This All-Inclusive Giant Just Opened Its First Resort in a New Country — With a Safari

This All-Inclusive Giant Just Opened Its First Resort in a New Country — With a Safari

A major all-inclusive operator opened its debut South African resort in July, pairing a beach club with a private Big Five game reserve.

By Resort Flock Staff·Jul 13, 2026·Updated Jul 13, 2026

Club Med has opened its first resort in South Africa, and it comes with something no other property in the all-inclusive operator's portfolio can claim: access to a private Big Five game reserve. The Club Med South Africa Beach & Safari resort welcomed its first guests on July 4 at Tinley Manor on the KwaZulu-Natal coast, about 45 minutes north of Durban.

It is, by the operator's own account, the only all-inclusive resort in the country. The beachfront half holds 411 rooms and suites, a trio of swimming pools, multiple restaurants and bars, and Club Med's first-ever surf school — a nod to the Indian Ocean breaks just beyond the sand. Tennis, kayaking, circus workshops and kids' clubs round out the daily program.

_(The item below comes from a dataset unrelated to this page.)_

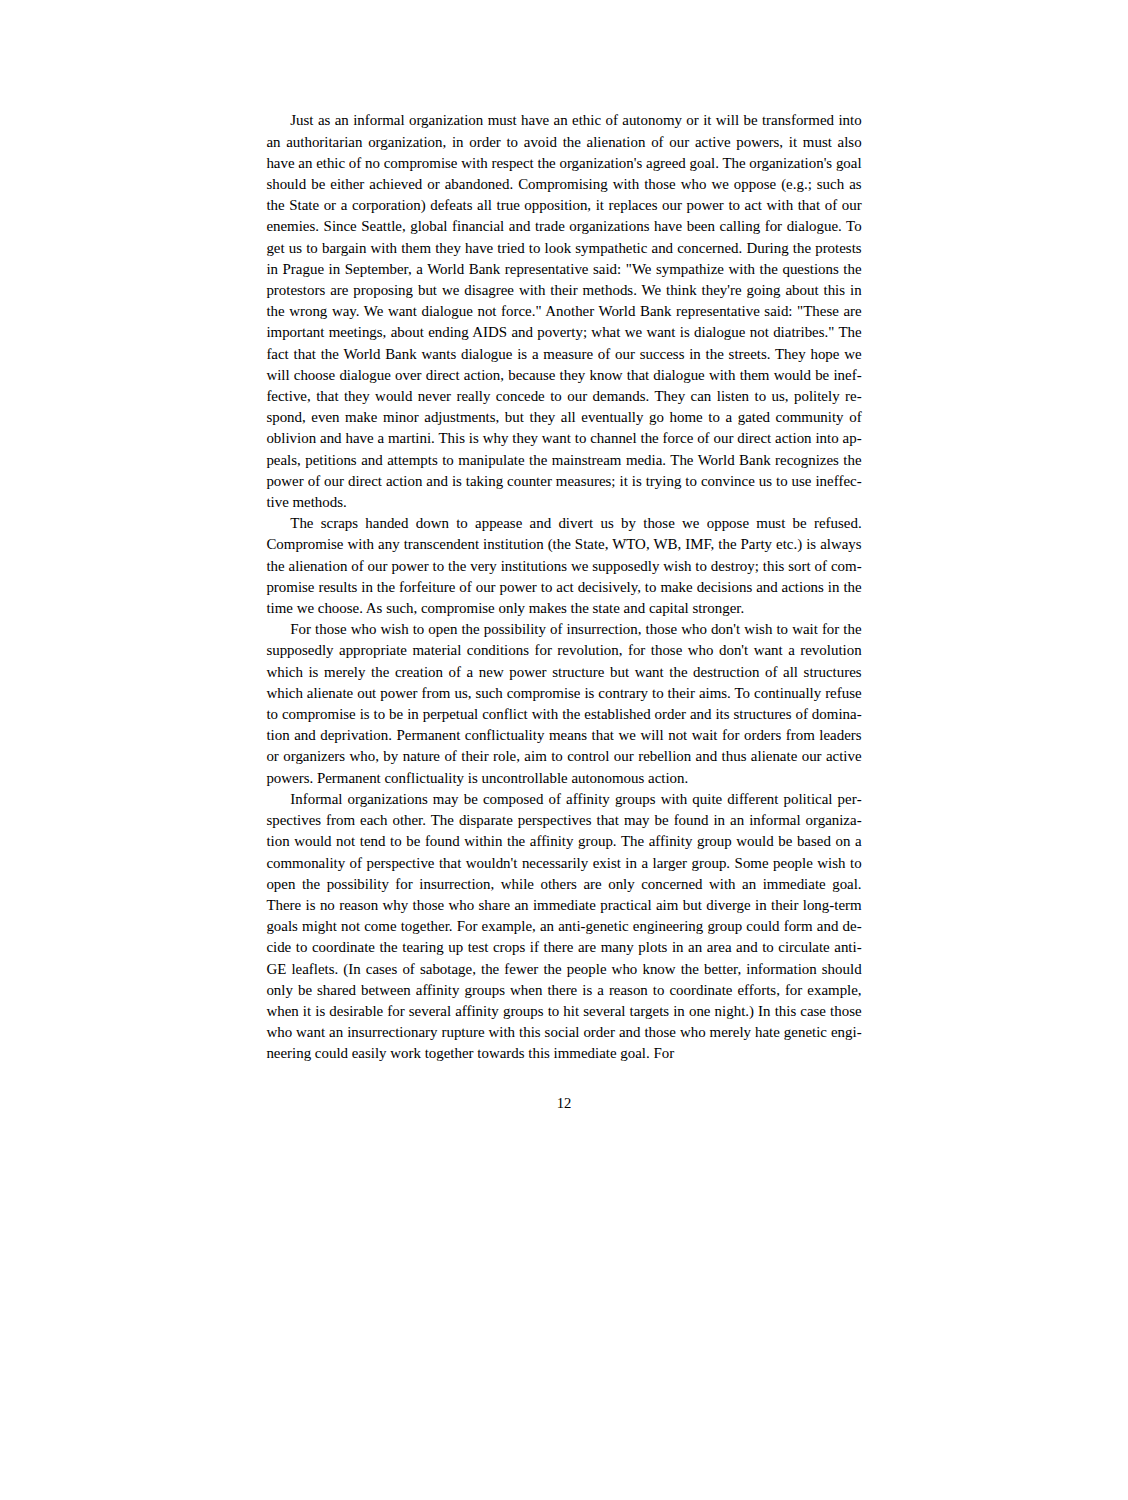Just as an informal organization must have an ethic of autonomy or it will be transformed into an authoritarian organization, in order to avoid the alienation of our active powers, it must also have an ethic of no compromise with respect the organization's agreed goal. The organization's goal should be either achieved or abandoned. Compromising with those who we oppose (e.g.; such as the State or a corporation) defeats all true opposition, it replaces our power to act with that of our enemies. Since Seattle, global financial and trade organizations have been calling for dialogue. To get us to bargain with them they have tried to look sympathetic and concerned. During the protests in Prague in September, a World Bank representative said: "We sympathize with the questions the protestors are proposing but we disagree with their methods. We think they're going about this in the wrong way. We want dialogue not force." Another World Bank representative said: "These are important meetings, about ending AIDS and poverty; what we want is dialogue not diatribes." The fact that the World Bank wants dialogue is a measure of our success in the streets. They hope we will choose dialogue over direct action, because they know that dialogue with them would be ineffective, that they would never really concede to our demands. They can listen to us, politely respond, even make minor adjustments, but they all eventually go home to a gated community of oblivion and have a martini. This is why they want to channel the force of our direct action into appeals, petitions and attempts to manipulate the mainstream media. The World Bank recognizes the power of our direct action and is taking counter measures; it is trying to convince us to use ineffective methods.
The scraps handed down to appease and divert us by those we oppose must be refused. Compromise with any transcendent institution (the State, WTO, WB, IMF, the Party etc.) is always the alienation of our power to the very institutions we supposedly wish to destroy; this sort of compromise results in the forfeiture of our power to act decisively, to make decisions and actions in the time we choose. As such, compromise only makes the state and capital stronger.
For those who wish to open the possibility of insurrection, those who don't wish to wait for the supposedly appropriate material conditions for revolution, for those who don't want a revolution which is merely the creation of a new power structure but want the destruction of all structures which alienate out power from us, such compromise is contrary to their aims. To continually refuse to compromise is to be in perpetual conflict with the established order and its structures of domination and deprivation. Permanent conflictuality means that we will not wait for orders from leaders or organizers who, by nature of their role, aim to control our rebellion and thus alienate our active powers. Permanent conflictuality is uncontrollable autonomous action.
Informal organizations may be composed of affinity groups with quite different political perspectives from each other. The disparate perspectives that may be found in an informal organization would not tend to be found within the affinity group. The affinity group would be based on a commonality of perspective that wouldn't necessarily exist in a larger group. Some people wish to open the possibility for insurrection, while others are only concerned with an immediate goal. There is no reason why those who share an immediate practical aim but diverge in their long-term goals might not come together. For example, an anti-genetic engineering group could form and decide to coordinate the tearing up test crops if there are many plots in an area and to circulate anti-GE leaflets. (In cases of sabotage, the fewer the people who know the better, information should only be shared between affinity groups when there is a reason to coordinate efforts, for example, when it is desirable for several affinity groups to hit several targets in one night.) In this case those who want an insurrectionary rupture with this social order and those who merely hate genetic engineering could easily work together towards this immediate goal. For
12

The safari half is what sets it apart. A short drive inland, the separate Vikela Safari Lodge sits inside a private reserve spanning more than 18,000 hectares, home to lion, elephant, buffalo, leopard and rhino. The lodge offers 75 to 80 bungalows and daily game drives, though the safari is booked separately and costs extra on top of the nightly rate, which starts around $275 per person.

The opening marks a meaningful expansion for Club Med, which has spent recent years pushing beyond its European ski and Mediterranean beach heartland into long-haul leisure markets. Bundling a coastal resort and a wildlife lodge under one all-inclusive booking is a first for the brand, and a bet that travelers want beach and bush without assembling the trip themselves. For a country better known for boutique safari camps, the arrival of a mass-market all-inclusive name is a notable shift.